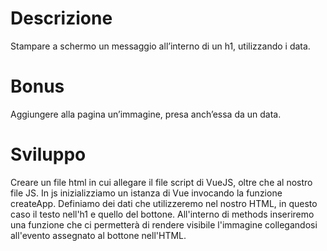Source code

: # Descrizione
Stampare a schermo un messaggio all’interno di un h1, utilizzando i data.
# Bonus
Aggiungere alla pagina un’immagine, presa anch’essa da un data.

# Sviluppo

Creare un file html in cui allegare il file script di VueJS, oltre che al nostro file JS.
In js inizializziamo un istanza di Vue invocando la funzione createApp.
Definiamo dei dati che utilizzeremo nel nostro HTML, in questo caso il testo nell'h1 e quello del bottone.
All'interno di methods inseriremo una funzione che ci permetterà di rendere visibile l'immagine collegandosi all'evento assegnato al bottone nell'HTML.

● ● ● ●

* About this task
Omit every picture while printing the data word for word.

* Expected output
Source code

: # Descrizione
Stampare a schermo un messaggio all’interno di un h1, utilizzando i data.
# Bonus
Aggiungere alla pagina un’immagine, presa anch’essa da un data.

# Sviluppo

Creare un file html in cui allegare il file script di VueJS, oltre che al nostro file JS.
In js inizializziamo un istanza di Vue invocando la funzione createApp.
Definiamo dei dati che utilizzeremo nel nostro HTML, in questo caso il testo nell'h1 e quello del bottone.
All'interno di methods inseriremo una funzione che ci permetterà di rendere visibile l'immagine collegandosi all'evento assegnato al bottone nell'HTML.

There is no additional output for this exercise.